Although fraud and other crimes cited by the Department of Justice can be grounds for denaturalization, Afroyim effectively neutered many of the promises and attestations those being naturalized must swear to upon being granted the privilege of citizenship.
In fact, it renders almost all parts of the U.S. citizenship oath meaningless:
I hereby declare, on oath, that I absolutely and entirely renounce and abjure all allegiance and fidelity to any foreign prince, potentate, state, or sovereignty, of whom or which I have heretofore been a subject or citizen; that I will support and defend the Constitution and laws of the United States of America against all enemies, foreign and domestic; that I will bear true faith and allegiance to the same; that I will bear arms on behalf of the United States when required by the law; that I will perform noncombatant service in the Armed Forces of the United States when required by the law; that I will perform work of national importance under civilian direction when required by the law; and that I take this obligation freely, without any mental reservation or purpose of evasion; so help me God.
Moreover, federal statute requires any applicant for citizenship display “attach[ment] to the principles of the Constitution of the United States and well disposed to the good order and happiness of the United States.”
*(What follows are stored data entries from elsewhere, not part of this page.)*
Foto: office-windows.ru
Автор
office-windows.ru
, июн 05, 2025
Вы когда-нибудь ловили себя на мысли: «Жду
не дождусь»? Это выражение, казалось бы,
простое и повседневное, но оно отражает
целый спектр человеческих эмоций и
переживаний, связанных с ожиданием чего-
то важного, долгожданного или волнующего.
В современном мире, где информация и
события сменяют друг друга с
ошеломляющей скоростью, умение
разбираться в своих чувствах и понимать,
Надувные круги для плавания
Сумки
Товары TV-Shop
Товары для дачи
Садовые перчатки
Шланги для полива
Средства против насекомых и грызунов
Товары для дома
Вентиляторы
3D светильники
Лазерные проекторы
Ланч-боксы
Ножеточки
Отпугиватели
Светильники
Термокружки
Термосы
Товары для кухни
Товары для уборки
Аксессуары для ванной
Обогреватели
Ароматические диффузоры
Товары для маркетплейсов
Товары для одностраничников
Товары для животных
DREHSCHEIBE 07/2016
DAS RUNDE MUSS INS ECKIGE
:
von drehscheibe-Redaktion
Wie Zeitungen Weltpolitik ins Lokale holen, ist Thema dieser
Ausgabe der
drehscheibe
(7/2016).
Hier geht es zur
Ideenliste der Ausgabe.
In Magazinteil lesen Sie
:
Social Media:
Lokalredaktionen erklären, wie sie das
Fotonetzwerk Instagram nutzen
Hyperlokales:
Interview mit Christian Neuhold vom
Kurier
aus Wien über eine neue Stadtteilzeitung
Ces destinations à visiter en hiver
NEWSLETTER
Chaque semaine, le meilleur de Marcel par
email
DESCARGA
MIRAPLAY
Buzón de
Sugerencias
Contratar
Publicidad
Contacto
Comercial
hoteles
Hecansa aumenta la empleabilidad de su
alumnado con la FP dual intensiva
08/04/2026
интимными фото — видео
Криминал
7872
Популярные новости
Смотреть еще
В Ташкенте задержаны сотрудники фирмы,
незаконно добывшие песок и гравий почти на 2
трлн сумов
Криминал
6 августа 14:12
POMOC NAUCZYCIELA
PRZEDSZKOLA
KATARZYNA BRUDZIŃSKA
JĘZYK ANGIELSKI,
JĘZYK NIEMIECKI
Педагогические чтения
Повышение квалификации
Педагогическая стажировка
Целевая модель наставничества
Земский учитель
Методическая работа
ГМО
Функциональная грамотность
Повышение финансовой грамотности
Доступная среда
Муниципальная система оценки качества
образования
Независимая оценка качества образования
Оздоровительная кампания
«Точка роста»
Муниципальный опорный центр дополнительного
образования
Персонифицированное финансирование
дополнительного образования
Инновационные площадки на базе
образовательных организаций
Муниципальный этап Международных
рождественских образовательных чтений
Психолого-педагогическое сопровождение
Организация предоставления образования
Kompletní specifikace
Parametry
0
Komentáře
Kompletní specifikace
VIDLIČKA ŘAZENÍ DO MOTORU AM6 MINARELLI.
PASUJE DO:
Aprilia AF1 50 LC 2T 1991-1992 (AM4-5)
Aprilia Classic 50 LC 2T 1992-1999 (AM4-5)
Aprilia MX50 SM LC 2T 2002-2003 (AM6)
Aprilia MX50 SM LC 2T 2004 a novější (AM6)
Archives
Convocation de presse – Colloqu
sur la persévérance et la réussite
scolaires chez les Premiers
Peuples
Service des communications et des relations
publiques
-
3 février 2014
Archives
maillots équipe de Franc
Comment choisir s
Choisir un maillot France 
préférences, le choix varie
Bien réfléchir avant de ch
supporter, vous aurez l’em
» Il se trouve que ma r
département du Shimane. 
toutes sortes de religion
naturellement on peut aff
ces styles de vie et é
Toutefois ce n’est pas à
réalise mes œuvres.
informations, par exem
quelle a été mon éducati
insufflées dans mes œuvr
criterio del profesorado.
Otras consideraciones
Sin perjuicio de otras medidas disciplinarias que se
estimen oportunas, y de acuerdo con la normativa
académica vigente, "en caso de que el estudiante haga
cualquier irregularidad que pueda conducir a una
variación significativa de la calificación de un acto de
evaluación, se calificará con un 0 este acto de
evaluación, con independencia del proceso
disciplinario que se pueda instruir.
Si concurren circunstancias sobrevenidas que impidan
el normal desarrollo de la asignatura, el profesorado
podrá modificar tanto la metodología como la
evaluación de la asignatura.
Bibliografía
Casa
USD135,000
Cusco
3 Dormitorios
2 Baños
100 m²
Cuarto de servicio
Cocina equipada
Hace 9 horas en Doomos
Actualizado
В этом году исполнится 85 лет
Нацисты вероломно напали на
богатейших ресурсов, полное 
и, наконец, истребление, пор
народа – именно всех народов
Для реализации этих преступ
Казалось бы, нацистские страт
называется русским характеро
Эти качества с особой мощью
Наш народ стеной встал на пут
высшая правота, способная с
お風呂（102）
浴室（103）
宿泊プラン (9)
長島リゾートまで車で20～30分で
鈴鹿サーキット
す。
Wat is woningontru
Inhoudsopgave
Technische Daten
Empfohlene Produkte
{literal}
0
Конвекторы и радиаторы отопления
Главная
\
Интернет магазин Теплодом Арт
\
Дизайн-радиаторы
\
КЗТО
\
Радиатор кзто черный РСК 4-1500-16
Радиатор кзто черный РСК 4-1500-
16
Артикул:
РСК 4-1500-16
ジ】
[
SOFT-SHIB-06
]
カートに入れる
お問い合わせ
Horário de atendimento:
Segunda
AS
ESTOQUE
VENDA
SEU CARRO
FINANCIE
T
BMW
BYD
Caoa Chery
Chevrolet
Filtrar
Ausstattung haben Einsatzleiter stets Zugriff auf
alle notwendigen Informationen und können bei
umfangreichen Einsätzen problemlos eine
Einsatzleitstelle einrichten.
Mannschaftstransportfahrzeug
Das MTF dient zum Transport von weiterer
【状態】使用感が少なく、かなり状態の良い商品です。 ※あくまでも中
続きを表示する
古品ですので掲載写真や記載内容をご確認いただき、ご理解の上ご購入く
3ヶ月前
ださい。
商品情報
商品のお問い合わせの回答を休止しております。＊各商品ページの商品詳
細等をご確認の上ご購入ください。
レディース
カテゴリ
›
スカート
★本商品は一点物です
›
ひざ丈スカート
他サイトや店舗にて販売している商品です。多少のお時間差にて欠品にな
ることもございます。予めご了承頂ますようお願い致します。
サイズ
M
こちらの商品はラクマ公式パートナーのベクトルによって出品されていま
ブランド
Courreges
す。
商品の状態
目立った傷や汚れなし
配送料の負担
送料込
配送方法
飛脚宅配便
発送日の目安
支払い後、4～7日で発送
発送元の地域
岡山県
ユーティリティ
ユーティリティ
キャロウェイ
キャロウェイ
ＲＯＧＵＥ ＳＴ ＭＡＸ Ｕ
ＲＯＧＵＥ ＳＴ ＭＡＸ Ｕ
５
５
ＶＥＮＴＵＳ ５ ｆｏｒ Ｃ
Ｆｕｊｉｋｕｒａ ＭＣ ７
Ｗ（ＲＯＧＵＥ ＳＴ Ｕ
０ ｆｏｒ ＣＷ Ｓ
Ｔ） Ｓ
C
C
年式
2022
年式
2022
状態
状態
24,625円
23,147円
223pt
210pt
“‘Attachment’ is a stronger term than ‘well disposed’ and implies a depth of conviction, which would lead to active support of the Constitution,” it continues. “Attachment includes both an understanding and a mental attitude including willingness to be attached to the principles of the Constitution. An applicant who is hostile to the basic form of government of the United States, or who does not believe in the principles of the Constitution, is not eligible for naturalization.”
Under the current Afroyim regime, none of that is binding if it turns out someone has lost that “attachment” after becoming a citizen — or, because it is not fraudulent technical paperwork, lied about it from the very beginning.
At the same time, the application itself is outdated. Right now, it asks about support for Nazism, communism, and terrorism, Ries said, but it does not sufficiently address the modern threat posed by Third-Worlders to the homeland.
There are some efforts in Congress to update both the qualifications for naturalization and the parameters for denaturalization.
Rep. Chip Roy, R-Texas, introduced the Measures Against Marxism’s Dangerous Adherents and Noxious Islamists (MAMDANI) Act, which would enact “enacts sweeping immigration law changes that would deport, denaturalize, deny U.S. citizenship, or entry to any alien who is a member of a socialist party, a communist party, the Chinese Communist Party, or Islamic fundamentalist party, or advocates for socialism, communism, Marxism, or Islamic fundamentalism.”
It includes more specific definitions for what qualifies as those ideologies and stops chain migration and fraudulent claims.
U.S. citizenship, “our most precious immigration benefit,” Ries said, can no longer be the “transactional” process of checking boxes, holding a green card for a number of years, and promising to uphold the Constitution in an oath that only holds water in a high-trust society populated by Westerners who take civilization seriously.
Not only should there be an extreme vetting procedure ensuring Western-minded bona fides before obtaining citizenship, there needs to be a massive denaturalization effort to rectify the mistaken awards of citizenship over the past 60 years.